The Cuckoo's Calling(116)
“And what’ll they say Cormoran’s here for?” asked Ciara, with a sidelong glance at Strike. “A threesome?”
“Security,” said Duffield, appraising Strike through narrowed eyes. “He looks like a boxer. Or a cage fighter. Don’t you want a proper drink, Cormoran?”
“No, thanks,” said Strike.
“What’s that, AA or being on duty?”
“Duty.”
Duffield raised his eyebrows and sniggered. He seemed nervous, shooting Strike darting looks, drumming his fingers on the glass table. When Ciara asked him whether he had visited Lady Bristow again, he seemed relieved to be offered a subject.
“Fuck, no. Once was enough. It was f*cking horrible. Poor bitch. On her f*cking deathbed.”
“It was beyond nice of you to go, though, Evan.”
Strike knew that she was trying to show Duffield off in his best light.
“Do you know Lula’s mother well?” he asked Duffield.
“No. I only met her once before Lu died. She didn’t approve of me. None of Lu’s family approved of me. I dunno,” he fidgeted, “I just wanted to talk to someone who really gives a shit that she’s dead.”
“Evan!” Ciara pouted. “I care she’s dead, excuse me!”
“Yeah, well…”
With one of his oddly feminine, fluid movements, Duffield curled up in the chair so that he was almost fetal, and sucked hard on his cigarette. On a table behind his head, illuminated by a cone of lamplight, was a large, stagey photograph of him with Lula Landry, clearly taken from a fashion shoot. They were mock-wrestling against a backdrop of fake trees; she was wearing a floor-length red dress, and he was in a slim black suit, with a hairy wolf’s mask pushed up on top of his forehead.
“I wonder what my mum would say if I carked it? My parents’ve got an injunction out against me,” Duffield informed Strike. “Well, it was mainly my f*cking father. Because I nicked their telly a couple of years ago. D’you know what?” he added, craning his neck to look at Ciara, “I’ve been clean five weeks, two days.”
“That’s so fabulous, baby! That’s fantastic!”
“Yeah,” he said. He swiveled upright again. “Aren’t you gonna ask me any questions?” he demanded of Strike. “I thought you were investigating Lu’s murder?”
The bravado was undermined by the tremor in his fingers. His knees began bouncing up and down, just like John Bristow’s.
“D’you think it was murder?” Strike asked.

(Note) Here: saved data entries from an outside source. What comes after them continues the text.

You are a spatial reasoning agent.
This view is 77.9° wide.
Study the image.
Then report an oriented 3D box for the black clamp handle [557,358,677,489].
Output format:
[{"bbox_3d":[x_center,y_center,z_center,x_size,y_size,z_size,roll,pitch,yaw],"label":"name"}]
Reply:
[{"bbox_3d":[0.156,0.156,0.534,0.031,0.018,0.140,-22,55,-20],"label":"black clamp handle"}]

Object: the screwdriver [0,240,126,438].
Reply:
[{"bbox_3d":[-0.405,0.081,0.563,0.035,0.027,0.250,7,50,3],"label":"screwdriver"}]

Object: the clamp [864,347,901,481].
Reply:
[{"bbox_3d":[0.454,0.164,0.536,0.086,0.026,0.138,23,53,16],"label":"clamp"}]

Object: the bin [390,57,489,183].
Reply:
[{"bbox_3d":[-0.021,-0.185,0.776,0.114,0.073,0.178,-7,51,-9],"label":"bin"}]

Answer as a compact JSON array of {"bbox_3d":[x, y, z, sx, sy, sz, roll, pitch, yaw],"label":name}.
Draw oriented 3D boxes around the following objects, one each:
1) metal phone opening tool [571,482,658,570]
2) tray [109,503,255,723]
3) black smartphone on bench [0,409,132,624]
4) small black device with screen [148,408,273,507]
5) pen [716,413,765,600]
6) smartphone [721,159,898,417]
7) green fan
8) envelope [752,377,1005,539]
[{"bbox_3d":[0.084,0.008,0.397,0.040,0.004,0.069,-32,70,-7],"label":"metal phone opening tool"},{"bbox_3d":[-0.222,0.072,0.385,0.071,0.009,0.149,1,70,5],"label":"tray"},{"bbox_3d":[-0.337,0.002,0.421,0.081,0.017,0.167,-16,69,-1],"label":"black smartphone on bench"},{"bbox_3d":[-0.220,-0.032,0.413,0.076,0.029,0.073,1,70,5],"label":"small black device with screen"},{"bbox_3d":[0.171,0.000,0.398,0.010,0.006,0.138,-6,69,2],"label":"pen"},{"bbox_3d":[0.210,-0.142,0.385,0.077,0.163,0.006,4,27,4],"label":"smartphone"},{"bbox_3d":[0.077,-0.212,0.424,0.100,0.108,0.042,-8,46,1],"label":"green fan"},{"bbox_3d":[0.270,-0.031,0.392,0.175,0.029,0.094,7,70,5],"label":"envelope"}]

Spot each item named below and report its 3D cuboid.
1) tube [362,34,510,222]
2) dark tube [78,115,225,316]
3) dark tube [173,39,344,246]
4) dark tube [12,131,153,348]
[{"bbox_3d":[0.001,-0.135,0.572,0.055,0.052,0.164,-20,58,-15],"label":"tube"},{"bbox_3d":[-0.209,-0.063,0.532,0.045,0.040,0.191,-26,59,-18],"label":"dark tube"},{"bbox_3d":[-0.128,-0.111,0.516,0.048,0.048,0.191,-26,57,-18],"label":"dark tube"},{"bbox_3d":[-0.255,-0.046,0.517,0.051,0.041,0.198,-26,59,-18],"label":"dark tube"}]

“No.” Duffield dragged on his cigarette. “Yeah. Maybe. I dunno. Murder makes more sense than f*cking suicide, anyway. Because she wouldn’ta gone without leaving me a note. I keep waiting for a note to turn up, y’know, and then I’ll know it’s real. It don’t feel real. I can’t even remember the funeral. I was out of my f*cking head. I took so much stuff I couldn’t f*cking walk. I think, if I could just remember the funeral, it’d be easier to get my head round.”
He jammed his cigarette between his lips and began drumming with his fingers on the edge of the glass table. After a while, apparently discomforted by Strike’s silent observation, he demanded:
“Ask me something, then. Who’s hired you, anyway?”
“Lula’s brother John.”
Duffield stopped drumming.
“That money-grabbing, poker-arsed wanker?”
“Money-grabbing?”
“He was f*cking obsessed with how she spent her f*cking money, like it was any of his f*cking business. Rich people always think everyone else is a f*cking freeloader, have you noticed that? Her whole frigging family thought I was gold-digging, and after a bit,” he raised a finger to his temple and made a boring motion, “it went in, it planted doubts, y’know?”
He snatched one of the Zippos from the table and began flicking at it, trying to make it ignite. Strike watched tiny blue sparks erupt and die as Duffield talked.
“I expect he thought she’d be better off with some rich f*cking accountant, like him.”
“He’s a lawyer.”
“Whatever. What’s the difference, it’s all about helping rich people keep their mitts on as much money as they can, innit? He’s got his f*cking trust fund from Daddy, what skin is it off his nose what his sister did with her own money?”
“What was it that he objected to her buying, specifically?”
“Shit for me. The whole f*cking family was the same; they didn’t mind if she chucked it their way, keep it in the f*cking family, that was OK. Lu knew they were a mercenary load of f*ckers, but, like I say, it still left its f*cking mark. Planted ideas in her head.”
He threw the dead Zippo back on to the table, drew his knees up to his chest and glared at Strike with his disconcerting turquoise eyes.
“So he still thinks I did it, does he? Your client?”
“No, I don’t think he does,” said Strike.
“He’s changed his narrow f*ckwitted mind, then, because I heard he was going round telling everyone it was me, before they ruled it as suicide. Only, I’ve got a cast-iron f*cking alibi, so f*ck him. Fuck. Them. All.”
Restless and nervy, he got to his feet, added wine to his almost untouched glass, then lit another cigarette.